Maybe they should've written some more stuff on that paper, though. Like a coherent plot, or funny jokes, or creative character struggles, for example. Instead, we have pratfall after pratfall, lots of "cripple jokes," and a kid who can swallow an entire hamburger without chewing once.

Braff and Peet play it straight to an entire cadre of wack-jobs (Sofia attends New Age Baby Classes where moms ask their infants for permission to pick them up; Tom's co-workers toss around a pretend "teamwork" ball and aren't allowed to say "I'm sorry" unless in writing), but none of these weirdos is given much room to stretch. Of all the talent in the film, only Grodin's father-in-law Bob comes the closest to making an impression.

It's not his fault. The script needs multiple doctors. Chip sabotages Tom every chance he can get, but instead of calmly explaining his predicament to his family and friends, Tom pulls the classic screwball comedy move of fighting fire with fire, making himself look jealous, insenstive to Chip's handicap, and pretty much crazy. I'd even accept this turn of events if Tom's responses were a little zanier than, for example, stealing Chip's yogurt or (very very) poorly concealing a camera beneath a tented magazine.

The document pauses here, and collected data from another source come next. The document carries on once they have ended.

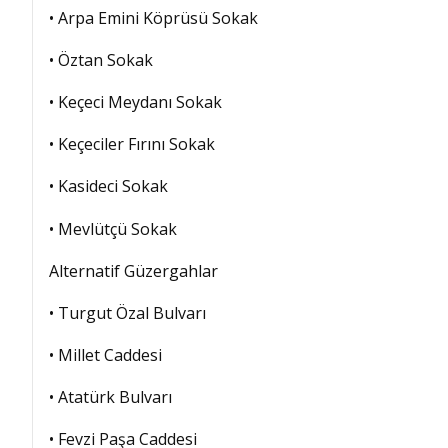
• Arpa Emini Köprüsü Sokak
• Öztan Sokak
• Keçeci Meydanı Sokak
• Keçeciler Fırını Sokak
• Kasideci Sokak
• Mevlütçü Sokak
Alternatif Güzergahlar
• Turgut Özal Bulvarı
• Millet Caddesi
• Atatürk Bulvarı
• Fevzi Paşa Caddesi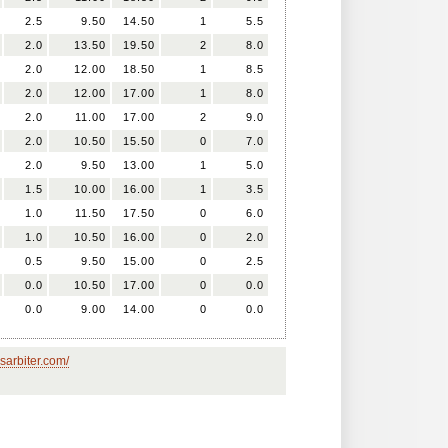
2.5
9.50
14.50
1
5.5
2.0
13.50
19.50
2
8.0
2.0
12.00
18.50
1
8.5
2.0
12.00
17.00
1
8.0
2.0
11.00
17.00
2
9.0
2.0
10.50
15.50
0
7.0
2.0
9.50
13.00
1
5.0
1.5
10.00
16.00
1
3.5
1.0
11.50
17.50
0
6.0
1.0
10.50
16.00
0
2.0
0.5
9.50
15.00
0
2.5
0.0
10.50
17.00
0
0.0
0.0
9.00
14.00
0
0.0
sarbiter.com/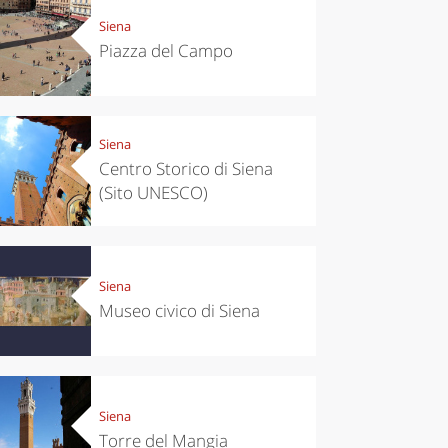
Siena
Piazza del Campo
Siena
Centro Storico di Siena
(Sito UNESCO)
Siena
Museo civico di Siena
Siena
Torre del Mangia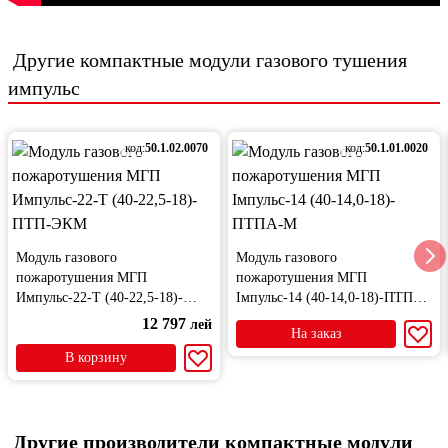
Другие
компактные модули газового тушения
импульс
код:
50.1.02.0070
код:
50.1.01.0020
Модуль газового
Модуль газового
пожаротушения МГП
пожаротушения МГП
Импульс-22-Т (40-22,5-18)-
Імпульс-14 (40-14,0-18)-ПТПА-
ПТП-ЭКМ
М
12 797
лей
На заказ
В корзину
Другие производители компактные модули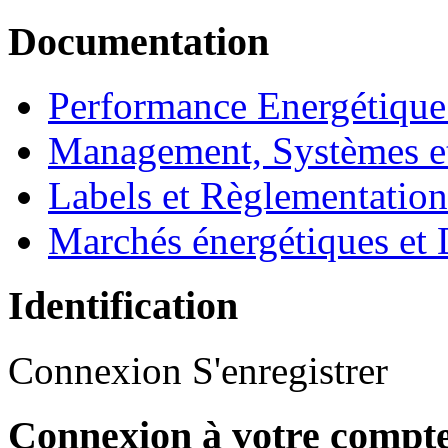
Documentation
Performance Energétique
Management, Systèmes e
Labels et Règlementatio
Marchés énergétiques et 
Identification
Connexion
S'enregistrer
Connexion à votre compt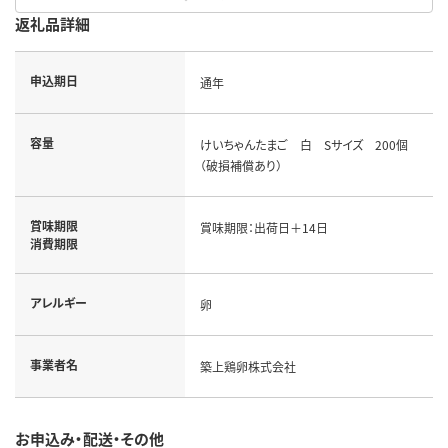
返礼品詳細
申込期日
通年
容量
けいちゃんたまご 白 Sサイズ 200個
（破損補償あり）
賞味期限
賞味期限：出荷日＋14日
消費期限
アレルギー
卵
事業者名
築上鶏卵株式会社
お申込み・配送・その他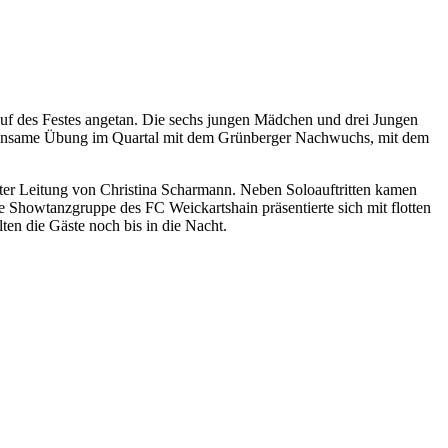
auf des Festes angetan. Die sechs jungen Mädchen und drei Jungen
emeinsame Übung im Quartal mit dem Grünberger Nachwuchs, mit dem
er Leitung von Christina Scharmann. Neben Soloauftritten kamen
 Showtanzgruppe des FC Weickartshain präsentierte sich mit flotten
n die Gäste noch bis in die Nacht.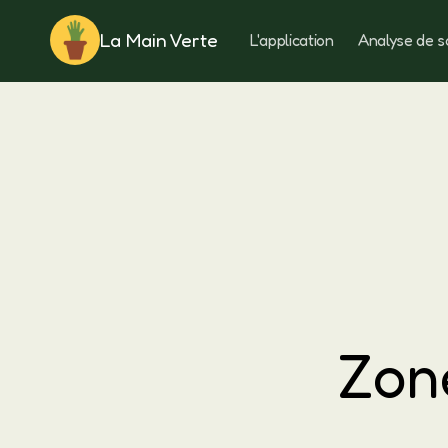
La Main Verte
L'application
Analyse de s
Rotation
Zone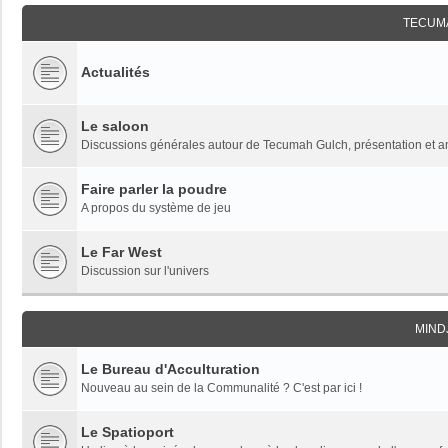
TECUM
Actualités
Le saloon
Discussions générales autour de Tecumah Gulch, présentation et 
Faire parler la poudre
A propos du système de jeu
Le Far West
Discussion sur l'univers
MIND
Le Bureau d'Acculturation
Nouveau au sein de la Communalité ? C'est par ici !
Le Spatioport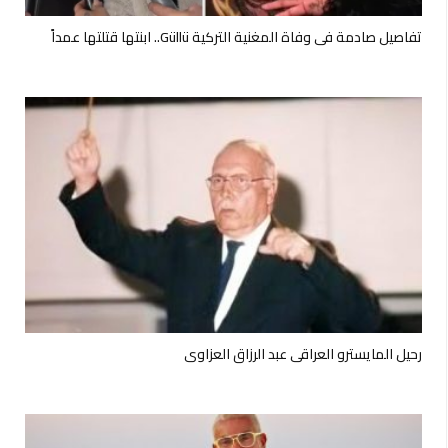
تفاصيل صادمة في وفاة المغنية التركية Güllü.. ابنتها قتلتها عمداً
رحيل المايسترو العراقي عبد الرزاق العزاوي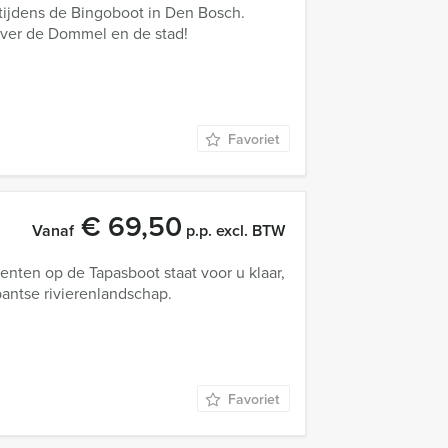
tijdens de Bingoboot in Den Bosch.
 over de Dommel en de stad!
Favoriet
€ 69,50
Vanaf
p.p. excl. BTW
nten op de Tapasboot staat voor u klaar,
bantse rivierenlandschap.
Favoriet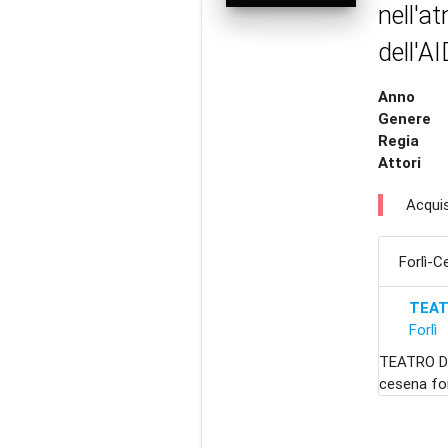
nell'a
dell'A
Anno
Genere
Regia
Attori
Acquis
Forlì-
TEAT
Forlì
TEATRO DE
cesena for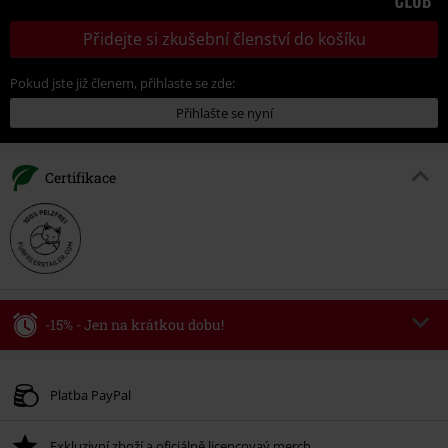
Přidejte si zkušební členství do košíku
Pokud jste již členem, přihlaste se zde:
Přihlašte se nyní
Certifikace
-15% - Jen na krátkou dobu!
Kód poukazu
WEEKEND
Kopírovat kód
Platné do 8/9/26
Platba PayPal
Minimální hodnota objednávky 1.299 Kč.
Exkluzivní zboží a oficiálně licencovaý merch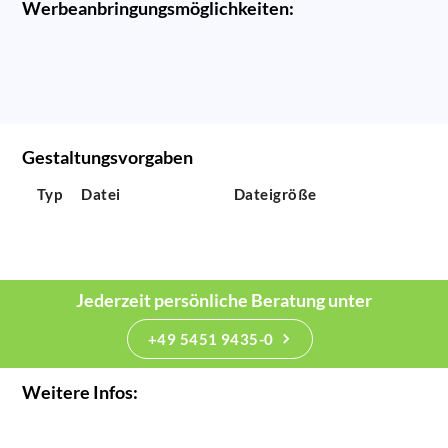
Werbeanbringungsmöglichkeiten:
Gestaltungsvorgaben
Typ
Datei
Dateigröße
Jederzeit persönliche Beratung unter
+49 5451 9435-0
Weitere Infos: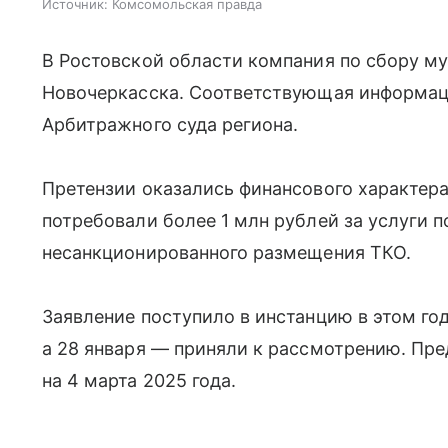
Источник:
Комсомольская правда
В Ростовской области компания по сбору му
Новочеркасска. Соответствующая информаци
Арбитражного суда региона.
Претензии оказались финансового характера.
потребовали более 1 млн рублей за услуги 
несанкционированного размещения ТКО.
Заявление поступило в инстанцию в этом год
а 28 января — приняли к рассмотрению. Пр
на 4 марта 2025 года.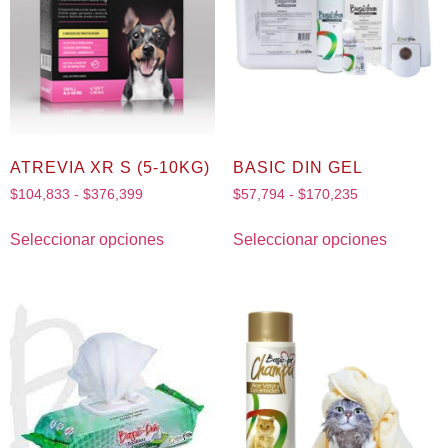
ATREVIA XR S (5-10KG)
BASIC DIN GEL
$
104,833
-
$
376,399
$
57,794
-
$
170,235
Seleccionar opciones
Seleccionar opciones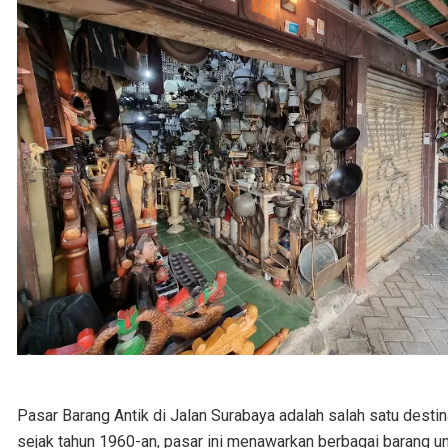
Pasar Barang Antik di Jalan Surabaya adalah salah satu destin
sejak tahun 1960-an, pasar ini menawarkan berbagai barang un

These are really bad ideas, both for revenge and for a movie. The makers of this dud should've done more than just tinker with the title; they should've retooled the whole thing, preferably with the help of the comedically proven cast."
MissPammy | 09/07/2007
(2 out of 5 stars)

"As much as I love Zach Braff and Amanda Peet, I really thought this movie was a bust. I would have given it 1 star except for the two of them. This is a very dark "comedy," and most of the movie is rather depressing as Braff goes from one predicament to another. You feel sorry for him rather than wanting to laugh. Jason Bateman's character is really too diabolical for a comedy, and the constant pratfalls are just not funny. The movie seems to miss its beat somehow. The concept is sort of cute, a guy whose boss just happens to be his wife's ex, but the movie is more like a foray into an evil and disturbed alternate universe than the side-splitting hilarity I was expecting. I would not recommend this movie."